Because I can. It's easy to install. It's easy to maintain. It's easy to operate. It's opensource. It forms clusters. So yeah, why not ?
My homelab consist of several Dell servers running Proxmox VE 8. I have a user with proper rights (terraform-prov
) that I use to automate VM creation.
I'm constantly testing new Kubernetes flavors, just to be able to study them, search for some specific feature, ... but each manual deployment takes time (OpenShift ! I'm looking at you). And I don't want both my hypervisors to be running every day, 24x7, so I need a way to deploy my environments automatically, quickly, along with the deployment of the Kubernetes workload. The second part is fairly easy if the kubeconfig points to the right cluster: a nice kubectl apply -f
and presto, the workload is installed.
But what about the cluster deployment ?
Enter Terraform. And enter Ansible. And enter Helm (ok, ok, that's a lot entering at once ... let's summarize :)
Enter Infrastructure as Code !
- My Terraform code deploys 8 nodes : 6 for the K3s cluster, one for a mysql server, and one for a proxy (I'm running K3s in HA mode, with external DB, so check the Rancher doc for exact architecture details).
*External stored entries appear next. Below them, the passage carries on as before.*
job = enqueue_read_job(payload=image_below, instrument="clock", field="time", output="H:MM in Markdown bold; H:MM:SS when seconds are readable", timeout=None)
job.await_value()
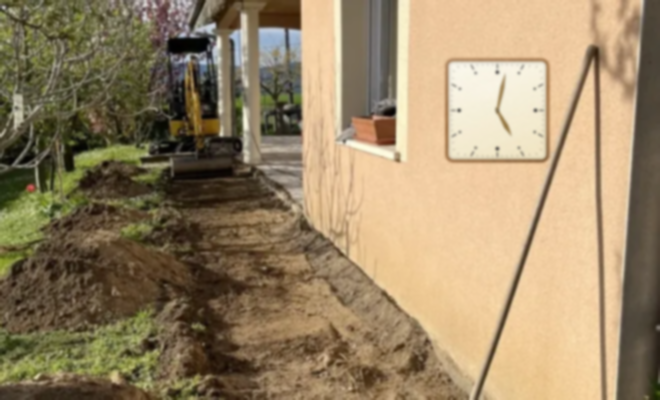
**5:02**
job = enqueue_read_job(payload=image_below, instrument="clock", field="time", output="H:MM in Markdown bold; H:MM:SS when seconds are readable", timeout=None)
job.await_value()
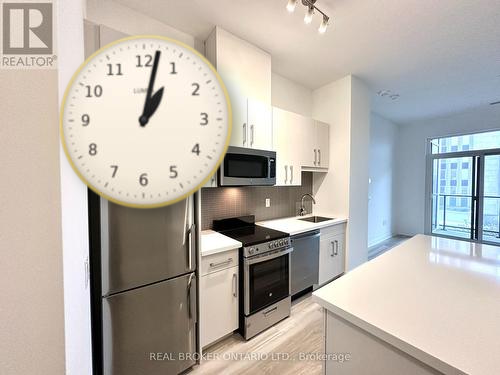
**1:02**
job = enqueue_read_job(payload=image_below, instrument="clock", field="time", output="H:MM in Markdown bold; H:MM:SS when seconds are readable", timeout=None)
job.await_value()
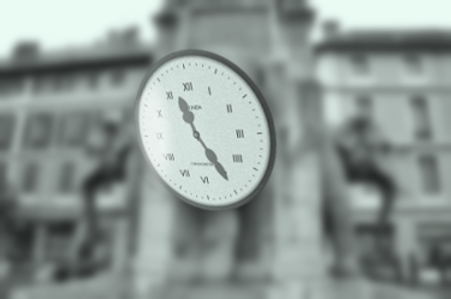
**11:25**
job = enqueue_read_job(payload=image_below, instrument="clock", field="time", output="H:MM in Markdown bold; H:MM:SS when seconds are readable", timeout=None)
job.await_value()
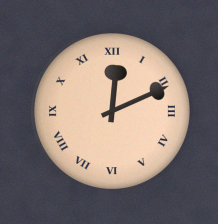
**12:11**
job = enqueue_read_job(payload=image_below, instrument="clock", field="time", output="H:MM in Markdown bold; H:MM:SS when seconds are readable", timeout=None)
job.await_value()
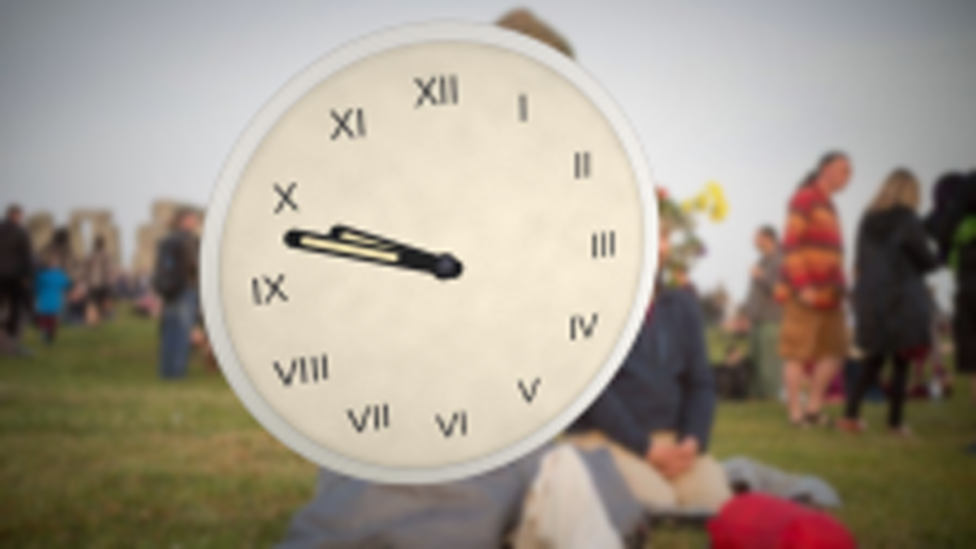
**9:48**
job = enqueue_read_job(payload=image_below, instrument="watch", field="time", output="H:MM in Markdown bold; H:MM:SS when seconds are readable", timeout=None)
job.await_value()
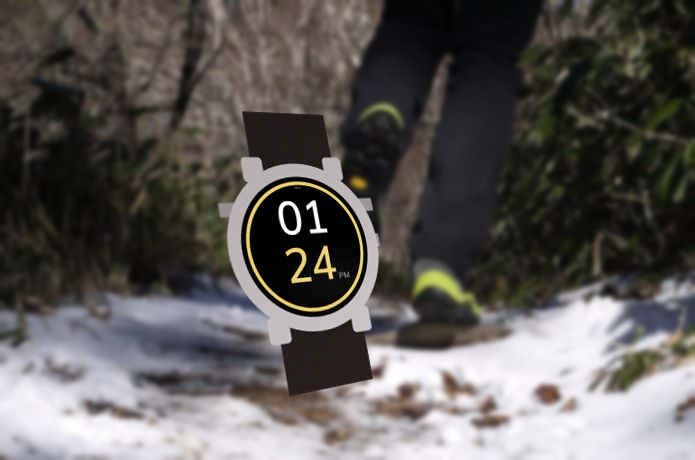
**1:24**
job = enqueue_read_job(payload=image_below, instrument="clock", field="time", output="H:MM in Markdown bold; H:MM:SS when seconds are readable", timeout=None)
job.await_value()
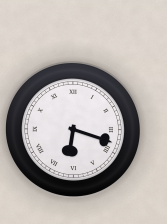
**6:18**
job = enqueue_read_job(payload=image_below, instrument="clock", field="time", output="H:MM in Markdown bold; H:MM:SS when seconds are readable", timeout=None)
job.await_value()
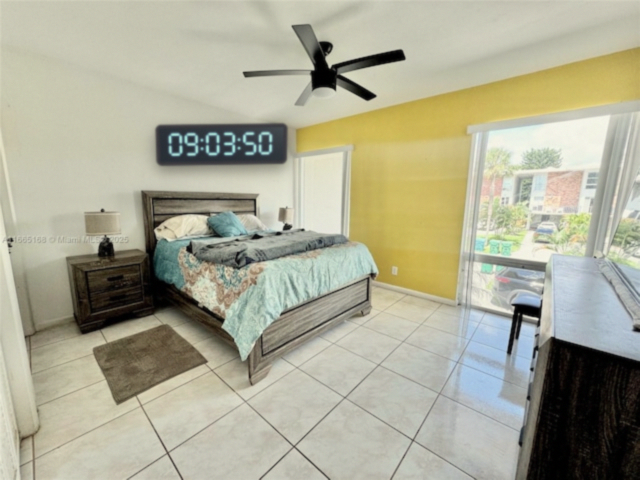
**9:03:50**
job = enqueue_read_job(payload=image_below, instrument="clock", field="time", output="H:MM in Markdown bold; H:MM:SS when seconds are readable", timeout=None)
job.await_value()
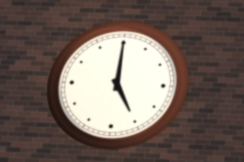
**5:00**
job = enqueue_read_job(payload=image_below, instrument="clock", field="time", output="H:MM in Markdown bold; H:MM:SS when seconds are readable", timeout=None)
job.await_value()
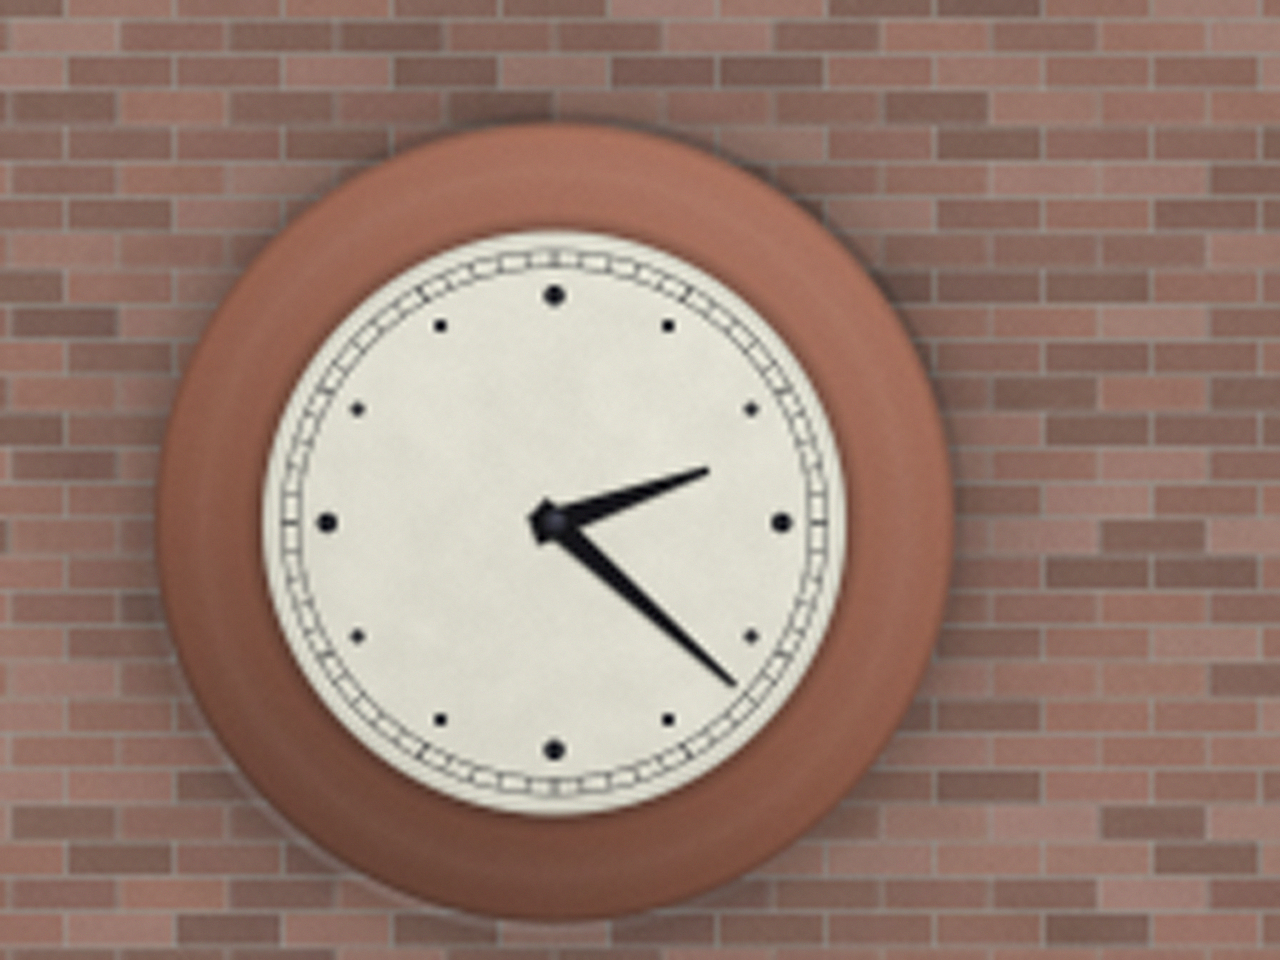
**2:22**
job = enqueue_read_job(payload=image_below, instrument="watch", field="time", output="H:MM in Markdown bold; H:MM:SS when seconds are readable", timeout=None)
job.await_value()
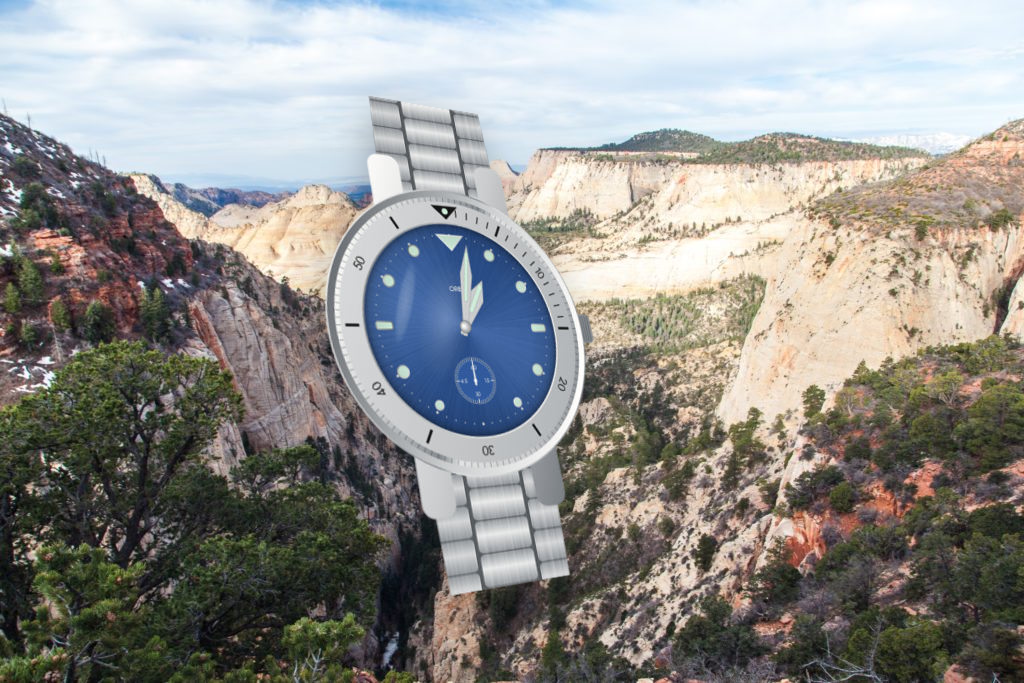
**1:02**
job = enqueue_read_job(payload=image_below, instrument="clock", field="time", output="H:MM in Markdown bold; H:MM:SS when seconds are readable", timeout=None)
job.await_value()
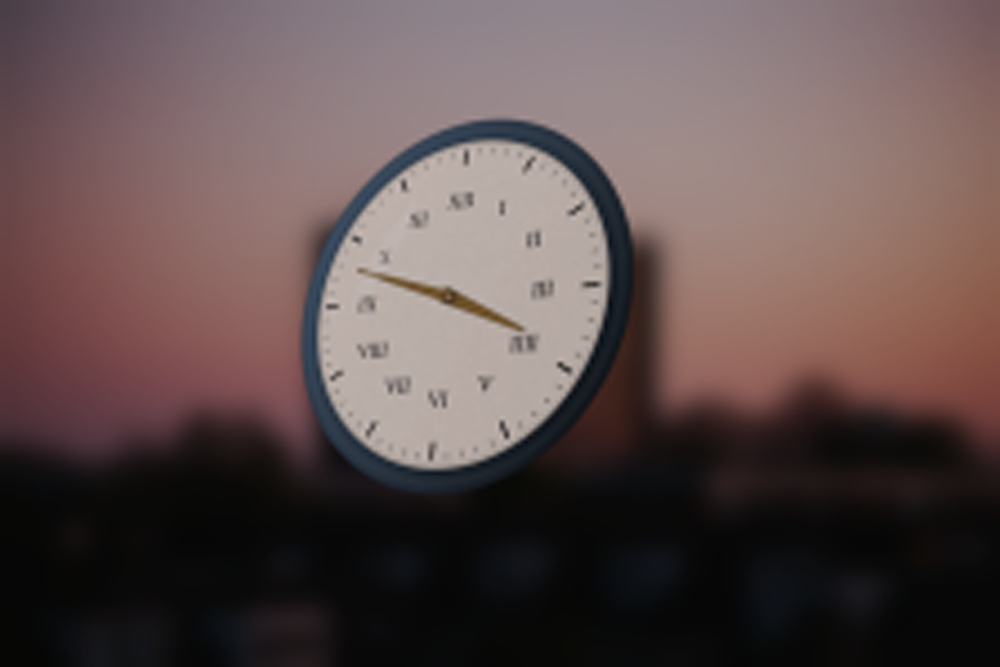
**3:48**
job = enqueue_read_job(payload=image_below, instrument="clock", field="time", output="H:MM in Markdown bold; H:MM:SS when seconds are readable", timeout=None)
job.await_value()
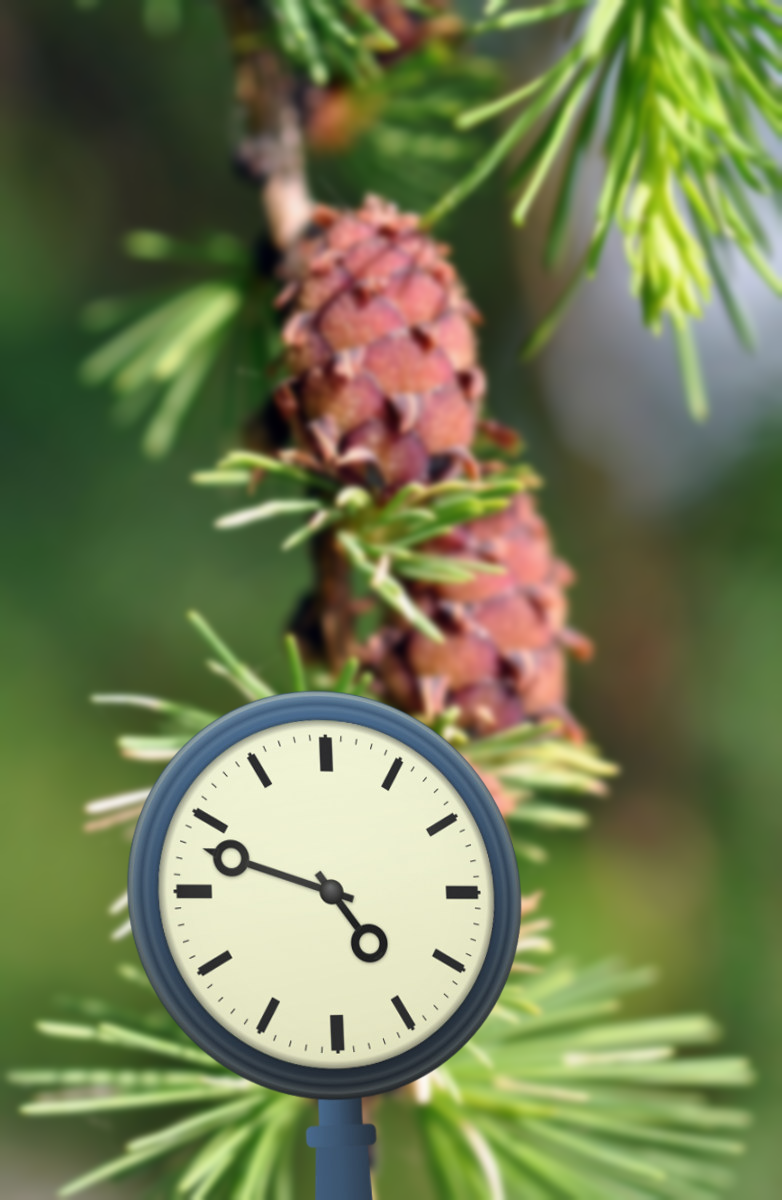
**4:48**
- A bunch of playbooks deploy the services : one for setting up mysql, one for setting up nginx in ha proxy mode, one to deploy the control plane nodes (and download the kubeconfig) , and finally one to deploy the worker nodes.
Name | Mac address | IP address | Role |
---|---|---|---|
k3s-ctrl-1 | 7A:00:00:00:01:01 | 192.168.1.150 | Control plane #1 |
k3s-ctrl-2 | 7A:00:00:00:01:02 | 192.168.1.151 | Control plane #2 |
k3s-ctrl-3 | 7A:00:00:00:01:03 | 192.168.1.152 | Control plane #3 |
k3s-cmp-1 | 7A:00:00:00:01:04 | 192.168.1.153 | Worker #1 |
k3s-cmp-2 | 7A:00:00:00:01:05 | 192.168.1.154 | Worker #2 |
k3s-cmp-3 | 7A:00:00:00:01:06 | 192.168.1.155 | Worker #3 |
k3s-mysql | 7A:00:00:00:01:07 | 192.168.1.156 | External DB |
k3s-nginx | 7A:00:00:00:01:08 | 192.168.1.157 | Load balancer |
Each VM is configured with a private Mac address (1st byte : 1st bit (or LSB) : off, 2nd bit : on), I do this to easily sort lab VMs belonging to specifig tests (f.i., my OpenShift lab has addresses in the 7A:..:02:xx range). These Mac addresses are then reserved on my DHCP server to provide the lab IP addresses (they're in the file ìnventory/hosts.ini
).
I'm cloning an existing template (Ubuntu 20.04), where I have a user (ansiblebot) with proper sudo privileges. This is the user that Ansible will use for the become
commands. I haven't done it yet, but I'm planning on removing the sudo privileges for the ansiblebot user as a post install task.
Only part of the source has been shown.